Когда его спросили, было ли все организовано лучше, чем он ожидал, Блэйми ответил: «Все шло с точностью механизма. Мы знали, что нас ожидает. Мы были уверены в себе. Мы очень часто отрабатывали все это, мы знали наше снаряжение, знали, как им пользоваться, как обеспечить условия, в которых должны были сходить с кораблей, и мы должны были показать свое умение». Блэйми выказал доверие флоту и Королевским ВВС. По его мнению, «благодаря им наша высадка оказалась несложным делом».
Когда начала прибывать вторая волна атакующих и прилив сократил ширину берега, Блэйми приказал своим артиллеристам прекратить огонь и приготовиться к продвижению в глубь суши. Он прицепил орудия к танкам и двинулся к окраине Аснеля, где остановился, чтобы заварить чай, прежде чем продолжать продвижение на запад от Мёвена. Там он подвергся обстрелу немецких 88-мм орудий с находившейся впереди возвышенности. Блэйми развернул против них свои пушки и открыл ответный огонь. Противник довольно быстро замолчал.

◆ Требуемое действие 1: Можете дословно повторить часть отрывка о высадке Блэйми от «Когда начала прибывать» до «довольно быстро замолчал.»?
◆ Требуемое действие 2: Как продолжится отрывок о высадке Блэйми? Допишите следующую его часть, начиная сразу после последнего предложения.

◆ Предоставленные материалы:
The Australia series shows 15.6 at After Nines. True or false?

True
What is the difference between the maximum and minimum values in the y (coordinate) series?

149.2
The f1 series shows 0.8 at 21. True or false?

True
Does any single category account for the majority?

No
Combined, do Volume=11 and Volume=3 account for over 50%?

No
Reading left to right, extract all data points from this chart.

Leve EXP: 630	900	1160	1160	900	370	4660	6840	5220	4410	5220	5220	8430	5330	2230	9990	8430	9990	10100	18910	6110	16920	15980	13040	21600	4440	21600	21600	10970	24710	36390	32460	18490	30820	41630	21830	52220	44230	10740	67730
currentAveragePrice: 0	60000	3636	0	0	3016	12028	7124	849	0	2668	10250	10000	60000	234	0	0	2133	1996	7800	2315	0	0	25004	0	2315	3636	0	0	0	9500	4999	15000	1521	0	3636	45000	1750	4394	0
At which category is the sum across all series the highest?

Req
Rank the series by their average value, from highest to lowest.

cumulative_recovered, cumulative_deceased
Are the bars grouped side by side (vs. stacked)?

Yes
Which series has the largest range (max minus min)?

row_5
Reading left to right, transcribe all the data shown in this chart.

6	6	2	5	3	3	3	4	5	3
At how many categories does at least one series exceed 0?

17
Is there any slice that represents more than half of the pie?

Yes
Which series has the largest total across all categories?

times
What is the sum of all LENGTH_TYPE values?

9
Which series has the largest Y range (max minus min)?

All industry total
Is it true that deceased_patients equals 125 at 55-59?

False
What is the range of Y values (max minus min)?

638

◆ Результат задания 1:
Когда начала прибывать вторая волна атакующих и прилив сократил ширину берега, Блэйми приказал своим артиллеристам прекратить огонь и приготовиться к продвижению в глубь суши. Он прицепил орудия к танкам и двинулся к окраине Аснеля, где остановился, чтобы заварить чай, прежде чем продолжать продвижение на запад от Мёвена. Там он подвергся обстрелу немецких 88-мм орудий с находившейся впереди возвышенности. Блэйми развернул против них свои пушки и открыл ответный огонь. Противник довольно быстро замолчал.

◆ Результат задания 2:
Побережье «Золото» состояло из секторов (если смотреть с запада на восток) «Айтем», «Джиг», «Кинг» и «Лав». Десантники из Нортумбрианской (50-й) дивизии были из Девонширского, Хэмпширского, Дорсетширского и Восточнойоркширского полков; им сопутствовали Гринховордский полк и Даремская легкая пехота, а также инженеры, связисты и артиллерийские части, за которыми следовала 7-я бронетанковая дивизия — знаменитые «Крысы пустыни».
Блэйми произвел высадку на «Джиге». Моряк Роналд Сиборн, впередсмотрящий с «Белфаста», высадился слева от него, на «Лаве». Все на ДССК, где служил Сиборн, страдали морской болезнью: «На завтрак мы ели яичницу, запивая ее рюмкой рома (это делалось не потому, что мне так хотелось, а по предписанию, обязательному для всех участников высадки)».
ДССК село на мель в 200 м или более от берега, но Сиборн — хотя и тащил свое радио — был полон желания, как и все остальные, «сбежать по трапу и прыгнуть в воду — что угодно, лишь бы оставить это орудие пытки».
ДСА обогнали Сиборна, пока он боролся с водой, доходившей ему до груди. «Через какое-то время я был на берегу, где уже находилось примерно 200 человек; они энергично отвечали на огонь, который вели по ним обороняющиеся с Ла-Ривьер». После того как немцы подверглись бомбардировке, для Сиборна явилось неожиданностью, что кто-то из них еще жив и даже может вести ответный огонь.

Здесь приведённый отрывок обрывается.